Adapun strategi atau cara yang dapat digunakan untuk mendapatkan kekuasaan terhadap orang lain yaitu
memberikan sebanyak mungkin kepada pihak lain yang membutuhkan, sebagai suatu upaya menunjukkan
statusnya yang lebih tinggi dan berkuasa, agar mereka yang dikuasai merasa berutang budi dan mempunyai
ketergantungan.
Dalam pertukaran sosial menunjukkan adanya gejala munculnya kekuasaan yang terjadi pula dalam suatu
kelompok. Dalam kelompok akan terjadi persaingan antarindividu, dan tiap individu akan berusaha memperoleh
kesan lebih menarik jika dibanding dengan yang lain. Agar orang itu terkesan lebih menarik dari orang lain
syaratnya dapat menarik perhatian orang lain. Dalam persaingan itu nantinya akan nampak adanya pihak atau
orang yang dapat menarik perhatian orang-orang yang dalam kelompok yang bersangkutan. Kelebihan orang
yang bersangkutan dapat menarik perhatian orang lain kemungkinan karena kepandaiannya, kejujurannya,
kesopanannya ataupun kebijaksanaannya. Dari tiap-tiap kelompok akan ada yang menonjol dan yang menonjol
itu akhirnya akan muncul satu orang yang paling menarik perhatian orang dalam kelompok-kelompok tersebut
maka muncullah kekuasaan, dalam arti ada pemimpin dan ada yang dipimpin. Dalam hal ini, pemimpin
(pemegang kekuasaan) akan memperoleh penghargaan sebagai akibat tanggung jawab yang dapat dipenuhinya.
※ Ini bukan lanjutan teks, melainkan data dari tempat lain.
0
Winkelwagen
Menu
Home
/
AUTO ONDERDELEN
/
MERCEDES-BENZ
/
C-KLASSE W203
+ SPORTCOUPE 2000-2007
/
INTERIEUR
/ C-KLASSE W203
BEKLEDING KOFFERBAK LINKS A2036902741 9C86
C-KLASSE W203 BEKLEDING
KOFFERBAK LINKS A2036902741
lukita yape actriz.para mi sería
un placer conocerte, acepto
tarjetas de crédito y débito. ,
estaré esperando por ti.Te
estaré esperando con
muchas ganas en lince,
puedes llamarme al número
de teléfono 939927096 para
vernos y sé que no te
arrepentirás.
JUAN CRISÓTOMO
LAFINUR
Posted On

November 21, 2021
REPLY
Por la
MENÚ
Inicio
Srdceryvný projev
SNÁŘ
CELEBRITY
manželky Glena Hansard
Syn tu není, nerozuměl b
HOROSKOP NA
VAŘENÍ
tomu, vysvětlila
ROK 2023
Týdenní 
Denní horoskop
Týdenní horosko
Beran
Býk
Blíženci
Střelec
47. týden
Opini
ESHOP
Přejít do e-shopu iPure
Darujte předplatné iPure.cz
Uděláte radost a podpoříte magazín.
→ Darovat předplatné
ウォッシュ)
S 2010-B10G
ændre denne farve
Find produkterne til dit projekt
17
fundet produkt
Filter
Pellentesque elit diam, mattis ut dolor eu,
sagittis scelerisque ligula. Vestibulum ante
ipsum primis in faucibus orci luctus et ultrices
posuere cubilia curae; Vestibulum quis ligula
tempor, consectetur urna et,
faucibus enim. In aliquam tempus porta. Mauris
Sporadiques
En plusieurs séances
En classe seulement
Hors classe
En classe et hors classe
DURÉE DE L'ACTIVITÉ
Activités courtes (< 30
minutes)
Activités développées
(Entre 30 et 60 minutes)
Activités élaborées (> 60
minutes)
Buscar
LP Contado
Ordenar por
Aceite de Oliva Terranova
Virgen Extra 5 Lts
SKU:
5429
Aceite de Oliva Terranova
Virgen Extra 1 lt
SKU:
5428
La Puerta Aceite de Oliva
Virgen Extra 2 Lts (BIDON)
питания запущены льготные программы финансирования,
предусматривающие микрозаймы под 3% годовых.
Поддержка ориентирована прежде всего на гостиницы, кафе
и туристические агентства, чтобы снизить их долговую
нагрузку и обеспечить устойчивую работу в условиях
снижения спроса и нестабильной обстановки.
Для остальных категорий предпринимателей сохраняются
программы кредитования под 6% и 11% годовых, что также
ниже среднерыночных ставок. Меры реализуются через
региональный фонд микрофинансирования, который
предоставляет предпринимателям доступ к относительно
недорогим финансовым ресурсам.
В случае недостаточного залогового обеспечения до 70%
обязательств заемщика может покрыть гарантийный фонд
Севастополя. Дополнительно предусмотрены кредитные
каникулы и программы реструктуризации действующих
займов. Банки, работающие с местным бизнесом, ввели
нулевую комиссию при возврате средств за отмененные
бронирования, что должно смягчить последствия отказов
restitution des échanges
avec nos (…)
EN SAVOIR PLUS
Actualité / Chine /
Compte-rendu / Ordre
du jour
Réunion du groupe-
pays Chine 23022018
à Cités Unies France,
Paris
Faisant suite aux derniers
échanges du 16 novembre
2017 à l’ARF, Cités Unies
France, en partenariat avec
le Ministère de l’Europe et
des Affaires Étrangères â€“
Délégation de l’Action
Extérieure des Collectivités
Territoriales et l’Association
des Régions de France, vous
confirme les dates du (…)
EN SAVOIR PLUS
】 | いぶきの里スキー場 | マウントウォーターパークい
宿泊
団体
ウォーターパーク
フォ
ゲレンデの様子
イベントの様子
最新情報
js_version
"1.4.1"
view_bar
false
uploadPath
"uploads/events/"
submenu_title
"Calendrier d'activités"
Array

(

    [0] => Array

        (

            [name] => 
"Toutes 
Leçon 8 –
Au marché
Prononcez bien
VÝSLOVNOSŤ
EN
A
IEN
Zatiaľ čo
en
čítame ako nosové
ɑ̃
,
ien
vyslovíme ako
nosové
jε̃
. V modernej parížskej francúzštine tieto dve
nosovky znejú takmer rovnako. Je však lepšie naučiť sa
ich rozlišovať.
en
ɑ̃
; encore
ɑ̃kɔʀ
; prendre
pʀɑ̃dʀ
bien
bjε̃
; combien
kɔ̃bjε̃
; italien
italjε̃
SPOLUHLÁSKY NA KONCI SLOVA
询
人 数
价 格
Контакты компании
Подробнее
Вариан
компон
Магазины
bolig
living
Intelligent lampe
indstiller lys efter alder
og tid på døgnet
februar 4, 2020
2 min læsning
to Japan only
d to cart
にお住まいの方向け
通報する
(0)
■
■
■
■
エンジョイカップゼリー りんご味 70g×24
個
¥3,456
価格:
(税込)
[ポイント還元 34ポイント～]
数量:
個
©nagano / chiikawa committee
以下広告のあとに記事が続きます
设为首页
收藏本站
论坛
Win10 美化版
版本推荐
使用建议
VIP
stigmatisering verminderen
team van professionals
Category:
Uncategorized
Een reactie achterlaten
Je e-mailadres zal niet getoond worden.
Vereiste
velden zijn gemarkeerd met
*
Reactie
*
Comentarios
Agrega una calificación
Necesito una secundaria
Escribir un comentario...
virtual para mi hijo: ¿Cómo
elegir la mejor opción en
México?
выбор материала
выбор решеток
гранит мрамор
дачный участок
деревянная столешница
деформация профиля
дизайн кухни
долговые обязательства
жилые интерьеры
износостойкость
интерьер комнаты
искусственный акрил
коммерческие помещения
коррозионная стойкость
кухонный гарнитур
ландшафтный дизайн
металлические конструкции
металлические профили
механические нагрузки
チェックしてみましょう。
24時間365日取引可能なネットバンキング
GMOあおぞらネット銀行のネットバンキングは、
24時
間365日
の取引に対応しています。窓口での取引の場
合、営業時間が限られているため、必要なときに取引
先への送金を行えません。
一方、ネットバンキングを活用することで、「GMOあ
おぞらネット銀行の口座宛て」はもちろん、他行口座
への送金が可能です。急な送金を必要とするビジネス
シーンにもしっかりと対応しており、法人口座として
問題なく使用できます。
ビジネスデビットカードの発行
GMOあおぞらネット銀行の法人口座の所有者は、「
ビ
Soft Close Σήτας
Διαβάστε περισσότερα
Sementara orang yang dipimpin akan mendapat penghargaan karena ketaatannya, baik karena tugas yang
diselesaikan maupun kesediaannya mematuhi peraturan-peraturan yang ada.
Perintah yang dipatuhi adalah perintah yang diberikan oleh pemimpin yang sah. Agar perintah dipatuhi maka
pemimpin (pemegang kekuasaan) harus mempunyai wewenang. Wewenang yang dimiliki oleh pemegang
kekuasaan digunakan untuk merekrut anggota dalam kelompok.